On recruitment of people with disability

Introduction

This has been stimulated by recent conversations and is based on the NSW public sector’s current practices. The state has an expressed commitment to employing more people with disability, which I do not doubt is sincere. However, experience doesn’t necessarily match.

There is a widespread belief that bias can be mitigated by brief training efforts – in disability awareness, in inclusion and diversity and in combatting bias. There is no evidence I am aware of that confirms such efforts do any good. Indeed, there is evidence the outcome is contrary to the intent. Brief training doesn’t stick as a rule and must be backed up by revisiting and active reflection on the training. This doesn’t usually happen, so participants in such training can be misled that they have been ‘trained’ in bias mitigation.

Under that error many will assume that this brief cognitive input has made them sufficiently aware of bias to ensure they will not be swayed by it. If only it were that simple!

Effective bias mitigation requires two key things – intentional and conscious awareness in company of at least one other person engaged in the same endeavour to mitigate bias and specific practices designed to reduce the risk of bias. 

Here I want to focus on the second factor via 3 elements of the selection process – initial assessment of applications, adjustments at interview and the composition of the assessment panel.

§ §

Exercises >>
- A) Reproduce the passage on recruiting people with disability from "There is a widespread" up to and including "were that simple!".
- B) In the passage on recruiting people with disability, which three parts of the selection process does the writer choose to focus on?
- C) Extend the passage on recruiting people with disability, picking up right after its final sentence.
You won't need the listing for any of this.

Dataset content >>
§ §

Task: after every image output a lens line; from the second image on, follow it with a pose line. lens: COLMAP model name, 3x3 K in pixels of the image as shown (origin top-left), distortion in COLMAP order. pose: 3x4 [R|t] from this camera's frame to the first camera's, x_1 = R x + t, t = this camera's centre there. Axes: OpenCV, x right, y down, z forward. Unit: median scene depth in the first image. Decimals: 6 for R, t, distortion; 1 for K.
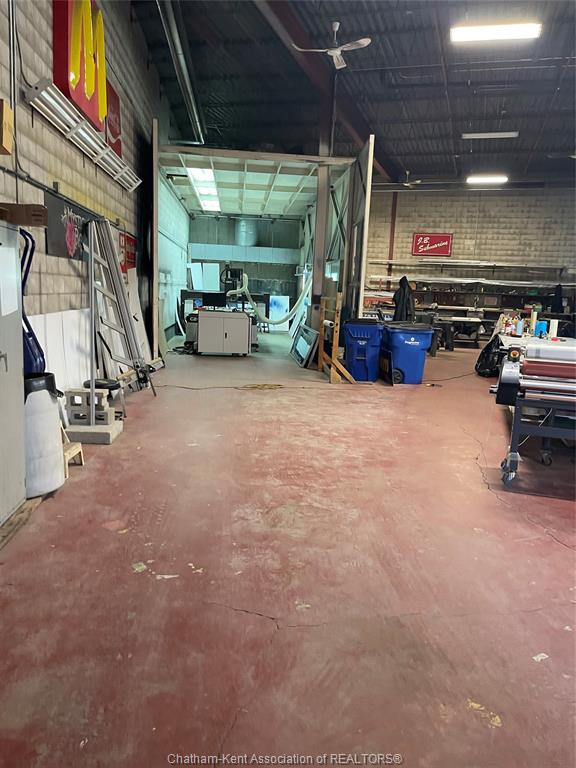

§ §

Outputs in order >>
- A)
There is a widespread belief that bias can be mitigated by brief training efforts – in disability awareness, in inclusion and diversity and in combatting bias. There is no evidence I am aware of that confirms such efforts do any good. Indeed, there is evidence the outcome is contrary to the intent. Brief training doesn’t stick as a rule and must be backed up by revisiting and active reflection on the training. This doesn’t usually happen, so participants in such training can be misled that they have been ‘trained’ in bias mitigation.

Under that error many will assume that this brief cognitive input has made them sufficiently aware of bias to ensure they will not be swayed by it. If only it were that simple!

- B) Initial assessment of applications, adjustments at interview, and the composition of the assessment panel.

- C)
The elimination of disadvantage and bias in recruitment isn’t simple, but a more systemised approach will go a long way to reducing risk.  Recruitment is often undertaken by people with limited or no experience in selection processes. It’s common for the manager of the work unit to convene the selection panel and determine its members. This is a huge risk area that could be significantly reduced by ensuring all recruitment is undertaken by recruitment professionals. This is, however, not about to happen, so mitigating the consequent risk must become a priority.

I am not entirely disparaging training efforts. In fact, I do think that effective training in bias mitigation has benefits wider than recruitment. However, we must understand the limits of well-intentioned training and ensure its not the only strategy employed.

Initial assessment of applications

Depending on roles applications may comprise different phases. Research into ‘decision-making hygiene’ provides good arguments for each step being assessed separately, and candidates rated for that step. This approach will produce an aggregate score which will rank applicants.

An advertisement for a Senior Project Officer that I saw recently had only 4 stages – a cover letter (a page), responses to 2 questions (a page per question), the CV, and the interview. Assessment is theoretically based on identified core capabilities from the Capability Framework. There can 4-6 capabilities which must be addressed. However, asking a candidate to demonstrate they meet these capabilities required and assessing them against them is a hit and miss affair.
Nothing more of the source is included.